— WORK TO COMPLETE —
Pictures must be kept out of the copy. Every entry is to be duplicated exactly.

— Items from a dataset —
+++++
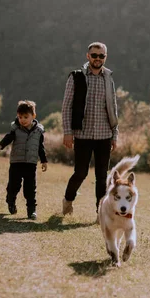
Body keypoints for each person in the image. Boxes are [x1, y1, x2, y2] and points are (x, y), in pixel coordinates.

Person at [61, 41, 118, 216]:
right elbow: (66, 107)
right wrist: (68, 132)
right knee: (80, 173)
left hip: (104, 134)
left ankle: (100, 212)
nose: (98, 59)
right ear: (88, 56)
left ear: (105, 57)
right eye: (94, 55)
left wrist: (115, 134)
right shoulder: (76, 77)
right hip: (82, 134)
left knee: (102, 177)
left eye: (101, 56)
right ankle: (68, 200)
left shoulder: (108, 78)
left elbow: (113, 108)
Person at [0, 100, 48, 220]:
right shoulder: (15, 129)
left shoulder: (38, 131)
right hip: (16, 163)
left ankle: (31, 210)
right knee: (13, 186)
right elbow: (7, 138)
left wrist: (44, 161)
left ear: (33, 116)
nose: (23, 120)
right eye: (20, 117)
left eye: (26, 117)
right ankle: (10, 201)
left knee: (30, 188)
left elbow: (40, 147)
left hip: (30, 164)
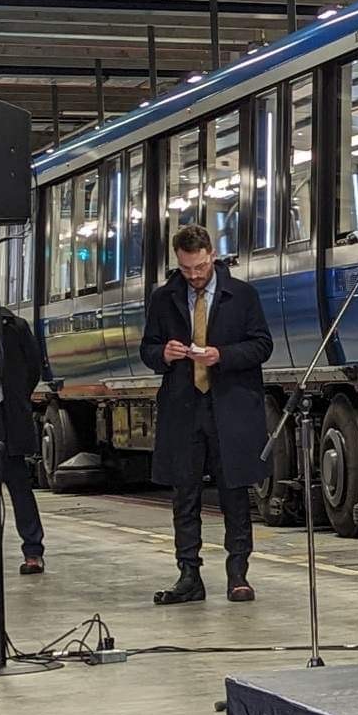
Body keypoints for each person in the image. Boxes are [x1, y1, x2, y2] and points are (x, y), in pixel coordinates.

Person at [139, 225, 273, 604]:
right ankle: (188, 575)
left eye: (199, 267)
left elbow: (262, 345)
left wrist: (222, 356)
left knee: (234, 491)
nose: (195, 276)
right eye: (186, 270)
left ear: (212, 255)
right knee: (185, 494)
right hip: (184, 407)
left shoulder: (242, 295)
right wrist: (162, 354)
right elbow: (147, 349)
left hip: (229, 405)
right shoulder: (164, 298)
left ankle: (238, 575)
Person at [0, 301, 44, 575]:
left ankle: (33, 551)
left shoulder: (13, 327)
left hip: (8, 417)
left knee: (20, 489)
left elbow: (33, 368)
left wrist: (15, 399)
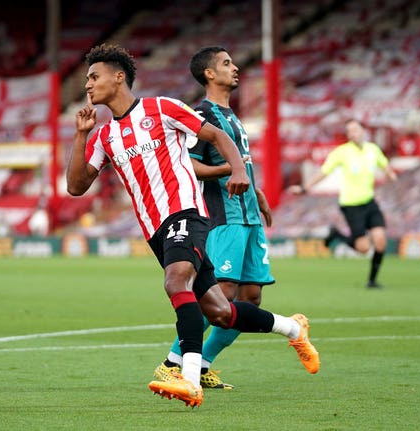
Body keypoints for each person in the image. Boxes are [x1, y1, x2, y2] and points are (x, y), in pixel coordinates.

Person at [67, 44, 319, 408]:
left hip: (187, 213)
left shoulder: (162, 108)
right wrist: (81, 135)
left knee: (175, 282)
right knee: (220, 310)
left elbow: (215, 136)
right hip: (156, 230)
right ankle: (294, 328)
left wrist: (236, 170)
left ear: (118, 77)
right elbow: (76, 186)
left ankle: (187, 380)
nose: (88, 86)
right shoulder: (105, 136)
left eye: (94, 77)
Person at [153, 46, 275, 390]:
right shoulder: (201, 115)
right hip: (222, 216)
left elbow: (244, 165)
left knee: (250, 297)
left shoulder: (232, 116)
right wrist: (227, 169)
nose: (235, 67)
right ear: (209, 73)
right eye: (226, 63)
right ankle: (173, 363)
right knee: (220, 291)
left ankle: (203, 363)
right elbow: (188, 163)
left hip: (248, 215)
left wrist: (258, 192)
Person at [289, 119, 397, 288]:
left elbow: (385, 164)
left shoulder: (373, 150)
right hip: (351, 204)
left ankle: (372, 281)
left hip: (369, 202)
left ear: (363, 131)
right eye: (349, 131)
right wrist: (304, 188)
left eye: (355, 129)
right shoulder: (342, 152)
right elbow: (323, 172)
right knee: (363, 249)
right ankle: (336, 234)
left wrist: (390, 173)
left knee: (381, 241)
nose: (352, 133)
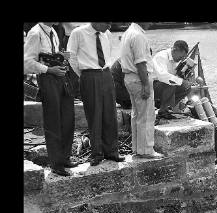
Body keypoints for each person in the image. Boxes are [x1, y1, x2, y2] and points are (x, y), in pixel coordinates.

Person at [67, 22, 125, 166]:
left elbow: (110, 53)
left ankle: (111, 151)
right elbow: (71, 57)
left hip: (106, 73)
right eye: (108, 23)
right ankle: (97, 153)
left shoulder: (107, 33)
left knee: (110, 114)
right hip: (89, 74)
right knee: (94, 115)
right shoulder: (78, 33)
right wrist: (85, 74)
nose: (110, 26)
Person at [24, 22, 76, 176]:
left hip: (60, 77)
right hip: (47, 78)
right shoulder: (35, 33)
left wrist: (61, 56)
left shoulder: (53, 30)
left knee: (68, 118)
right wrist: (49, 69)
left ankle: (65, 157)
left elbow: (48, 55)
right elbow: (26, 63)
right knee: (53, 120)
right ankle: (56, 163)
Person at [120, 22, 162, 158]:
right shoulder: (138, 36)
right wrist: (145, 85)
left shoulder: (128, 32)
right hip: (139, 79)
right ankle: (147, 150)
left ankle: (137, 148)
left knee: (137, 114)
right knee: (147, 115)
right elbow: (140, 62)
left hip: (129, 78)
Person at [152, 40, 193, 121]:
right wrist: (179, 81)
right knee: (171, 82)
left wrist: (185, 74)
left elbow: (177, 77)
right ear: (175, 50)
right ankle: (163, 109)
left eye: (183, 58)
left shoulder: (177, 60)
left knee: (187, 86)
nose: (181, 59)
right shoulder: (161, 56)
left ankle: (165, 107)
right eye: (180, 57)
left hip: (166, 86)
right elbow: (162, 76)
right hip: (153, 85)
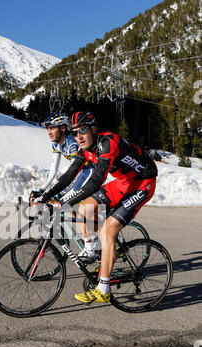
+++++
— OUTPUT OF THE TASK —
Body keypoints for each person in the image. Boxes are [x1, y1, x2, y2] and points are (x, y), in pixel coordinates.

Person at [61, 41, 118, 216]:
right elbow: (66, 107)
right wrist: (68, 132)
right knee: (80, 173)
left hip: (104, 134)
left ankle: (100, 212)
nose: (98, 59)
right ear: (88, 56)
left ear: (105, 57)
right eye: (94, 55)
left wrist: (115, 134)
right shoulder: (76, 77)
right hip: (82, 134)
left knee: (102, 177)
left eye: (101, 56)
right ankle: (68, 200)
left shoulder: (108, 78)
left elbow: (113, 108)
Person at [0, 100, 48, 220]:
right shoulder: (15, 129)
left shoulder: (38, 131)
right hip: (16, 163)
left ankle: (31, 210)
right knee: (13, 186)
right elbow: (7, 138)
left wrist: (44, 161)
left ear: (33, 116)
nose: (23, 120)
right eye: (20, 117)
left eye: (26, 117)
right ankle: (10, 201)
left knee: (30, 188)
left elbow: (40, 147)
left hip: (30, 164)
Body keypoints for each person in the image. Boxes are [x1, y1, x2, y2] and points are (x, y), in pixel coordinates.

Person at [139, 225, 273, 604]:
right ankle: (188, 575)
left eye: (199, 267)
left elbow: (262, 345)
left wrist: (222, 356)
left knee: (234, 491)
nose: (195, 276)
right eye: (186, 270)
left ear: (212, 255)
right knee: (185, 494)
right hip: (184, 407)
left shoulder: (242, 295)
right wrist: (162, 354)
right elbow: (147, 349)
left hip: (229, 405)
right shoulder: (164, 298)
left ankle: (238, 575)
Person at [0, 301, 44, 575]:
left ankle: (33, 551)
left shoulder: (13, 327)
left hip: (8, 417)
left knee: (20, 489)
left elbow: (33, 368)
left wrist: (15, 399)
Body keypoints for each person in the image. Boxes are [x1, y1, x2, y2] and points are (x, y), in pixel coordinates.

Person at [67, 44, 319, 408]:
left hip: (187, 213)
left shoulder: (162, 108)
right wrist: (81, 135)
left knee: (175, 282)
right knee: (220, 310)
left elbow: (215, 136)
right hip: (156, 230)
right ankle: (294, 328)
left wrist: (236, 170)
left ear: (118, 77)
right elbow: (76, 186)
left ankle: (187, 380)
nose: (88, 86)
right shoulder: (105, 136)
left eye: (94, 77)
Person at [153, 46, 275, 390]:
right shoulder: (201, 115)
right hip: (222, 216)
left elbow: (244, 165)
left knee: (250, 297)
left shoulder: (232, 116)
right wrist: (227, 169)
nose: (235, 67)
right ear: (209, 73)
right eye: (226, 63)
right ankle: (173, 363)
right knee: (220, 291)
left ankle: (203, 363)
right elbow: (188, 163)
left hip: (248, 215)
left wrist: (258, 192)
Person at [289, 119, 397, 288]:
left elbow: (385, 164)
left shoulder: (373, 150)
right hip: (351, 204)
left ankle: (372, 281)
left hip: (369, 202)
left ear: (363, 131)
right eye: (349, 131)
right wrist: (304, 188)
left eye: (355, 129)
right shoulder: (342, 152)
right elbow: (323, 172)
right knee: (363, 249)
right ankle: (336, 234)
left wrist: (390, 173)
left knee: (381, 241)
nose: (352, 133)
Body keypoints for each person in the image. Boxes are [x1, y1, x2, y2] and points are (x, y), in pixel coordinates.

Person at [67, 22, 125, 166]:
left elbow: (110, 53)
left ankle: (111, 151)
right elbow: (71, 57)
left hip: (106, 73)
right eye: (108, 23)
right ankle: (97, 153)
left shoulder: (107, 33)
left knee: (110, 114)
right hip: (89, 74)
right knee: (94, 115)
right shoulder: (78, 33)
right wrist: (85, 74)
nose: (110, 26)
Person at [24, 22, 76, 176]:
left hip: (60, 77)
right hip: (47, 78)
right shoulder: (35, 33)
left wrist: (61, 56)
left shoulder: (53, 30)
left knee: (68, 118)
right wrist: (49, 69)
left ankle: (65, 157)
left elbow: (48, 55)
right elbow: (26, 63)
right knee: (53, 120)
right ankle: (56, 163)
Person at [120, 22, 162, 158]:
right shoulder: (138, 36)
right wrist: (145, 85)
left shoulder: (128, 32)
right hip: (139, 79)
right ankle: (147, 150)
left ankle: (137, 148)
left knee: (137, 114)
right knee: (147, 115)
right elbow: (140, 62)
left hip: (129, 78)
Person at [152, 40, 193, 121]:
right wrist: (179, 81)
right knee: (171, 82)
left wrist: (185, 74)
left elbow: (177, 77)
right ear: (175, 50)
right ankle: (163, 109)
left eye: (183, 58)
left shoulder: (177, 60)
left knee: (187, 86)
nose: (181, 59)
right shoulder: (161, 56)
left ankle: (165, 107)
right eye: (180, 57)
left hip: (166, 86)
right elbow: (162, 76)
right hip: (153, 85)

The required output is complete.